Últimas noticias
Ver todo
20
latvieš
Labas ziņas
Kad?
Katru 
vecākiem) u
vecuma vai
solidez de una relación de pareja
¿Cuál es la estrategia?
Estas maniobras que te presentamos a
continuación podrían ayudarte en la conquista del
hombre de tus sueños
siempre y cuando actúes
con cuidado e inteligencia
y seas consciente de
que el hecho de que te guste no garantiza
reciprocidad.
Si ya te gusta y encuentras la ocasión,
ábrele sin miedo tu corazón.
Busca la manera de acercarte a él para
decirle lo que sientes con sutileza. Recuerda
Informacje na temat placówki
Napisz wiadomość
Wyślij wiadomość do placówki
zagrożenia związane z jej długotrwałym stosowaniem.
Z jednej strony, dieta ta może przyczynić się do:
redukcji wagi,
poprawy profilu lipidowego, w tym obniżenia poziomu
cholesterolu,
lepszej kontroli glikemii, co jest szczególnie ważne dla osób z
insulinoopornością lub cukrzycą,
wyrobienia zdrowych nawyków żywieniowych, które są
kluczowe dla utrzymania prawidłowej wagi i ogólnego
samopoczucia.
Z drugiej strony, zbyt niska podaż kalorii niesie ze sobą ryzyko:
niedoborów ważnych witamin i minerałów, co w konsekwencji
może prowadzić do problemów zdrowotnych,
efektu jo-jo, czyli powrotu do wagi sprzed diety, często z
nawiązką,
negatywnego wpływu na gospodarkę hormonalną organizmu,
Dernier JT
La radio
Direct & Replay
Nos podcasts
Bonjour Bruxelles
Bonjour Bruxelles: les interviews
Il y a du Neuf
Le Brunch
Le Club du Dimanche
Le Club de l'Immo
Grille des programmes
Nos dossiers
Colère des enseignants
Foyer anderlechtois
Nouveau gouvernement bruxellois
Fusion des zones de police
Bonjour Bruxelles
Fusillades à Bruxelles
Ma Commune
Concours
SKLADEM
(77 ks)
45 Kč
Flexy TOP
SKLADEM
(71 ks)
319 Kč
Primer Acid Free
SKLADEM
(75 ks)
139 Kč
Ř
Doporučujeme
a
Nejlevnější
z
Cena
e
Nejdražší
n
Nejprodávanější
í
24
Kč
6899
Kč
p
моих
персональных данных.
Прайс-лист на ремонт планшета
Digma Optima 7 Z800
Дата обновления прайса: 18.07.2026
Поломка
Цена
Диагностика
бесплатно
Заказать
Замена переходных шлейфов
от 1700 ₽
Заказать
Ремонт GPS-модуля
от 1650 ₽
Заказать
========================================
PROBLEM STATEMENT. Give back exactly the lines running from the line containing "Nejlevnější" through the end of the material above, both included, and nothing beyond them.

RESULT OF THE EXERCISE.
Nejlevnější
z
Cena
e
Nejdražší
n
Nejprodávanější
í
24
Kč
6899
Kč
p
моих
персональных данных.
Прайс-лист на ремонт планшета
Digma Optima 7 Z800
Дата обновления прайса: 18.07.2026
Поломка
Цена
Диагностика
бесплатно
Заказать
Замена переходных шлейфов
от 1700 ₽
Заказать
Ремонт GPS-модуля
от 1650 ₽
Заказать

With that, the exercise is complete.